Along with hospitality, retail and manufacturing , the arts are the one of hardest hit sectors in the UK. Companies had to make judicious use of the furlough scheme which is now coming to an end. What next? Theatres will find it hard to put on productions at a profit with social distancing measures in place, as even the sell-out run of an adapted Jesus Christ Superstar in Regent’s Park Open Air Theatre demonstrated. We can’t very well take the roofs of all our theatres to aid ventilation, either!

So who’s responsibility is it? Chancellor Rishi Sunak has said that all workers need to adapt to the changing world of work and life in the wake of COVID-19. Well, those working in the performing arts have shown formidable resilience and adaption skills to date, our data shows that many juggled two if not three jobs to make ends meet and have a reasonable income. Tom Rogers, a soloist with Birmingham Royal Ballet has long branched out, initiating his own podcast series, Tom & Ty Talk, and as a guest editor for his company.

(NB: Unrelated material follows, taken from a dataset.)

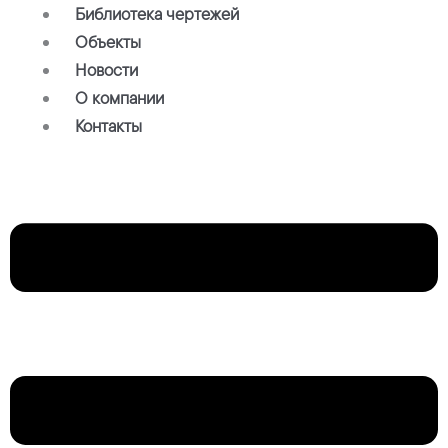
Библиотека чертежей
Объекты
Новости
О компании
Контакты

Tom says “For me it is vital that people working in the arts respond to the times we are in through creativity and self expression. Despite the political and social upheaval brought about by COVID-19 and our current government, the desire for art and culture remains. By continuing to be creative and bringing art to our communities, we will remind society and this naïve government of the true value arts and culture plays in all our lives.”

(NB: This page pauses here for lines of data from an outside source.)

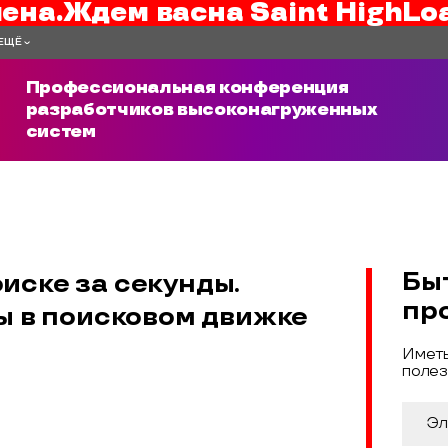
ена.
Ждем вас
на
Saint HighLo
ЕЩЁ
Профессиональная конференция
разработчиков высоконагруженных
систем
Бы
иске за секунды.
пр
 в поисковом движке
Иметь
полез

Chancellor Sunak seems to have forgotten that the arts and culture industry contributes £10.8 billion a year to the UK economy and gives jobs to 363,700 people.

The enjoyment and quality of life the arts bring to our lives is, however, much harder to measure. I know that I am privileged as I earn a reasonable income which I spend first and foremost on the arts. Life has lost its technicolour, since frequent carefree visits to the Royal Ballet, Sadlers Wells, Birmingham Royal Nutcracker seasons at the Royal Albert Hall, and London musicals are no more. I miss the bonding experience of going to see live music with my three teenage girls or treating my mum to a classical concert visit together.

These are small worries in comparison to existential crisis. The stress and worry caused by the uncertainty and lack of support is taking a toll on those working in the arts. Is Universal credit really an option? Of course it isn’t, as this quote from Geddy Stringer illustrates vividly:

“I timed my move to London terribly, having just finished a somewhat interrupted year on the MA in Musical Theatre at the Royal Academy of Music. There’s been no clear support from the government and no industry to work in. I’ve been trying desperately to get a part-time job elsewhere, but the job market is a minefield to say the least. My only option has been Universal Credit. I know that this can’t last forever, nor do I want to take it for much longer. But until the government sees the arts as a viable and lasting career option – instead of a hobby – and gives it the support it has long justified, then there isn’t really anywhere else to go.”

So what is the answer? A government funded rescue package doesn’t come soon enough. But a rescue package is exactly that – a sticking plaster. What we need is a long-term strategic solution, as COVID-19 is not going to go away in a hurry. More than ever, we need to continue to celebrate the past, present and future of the arts as  part of our legacy and identity.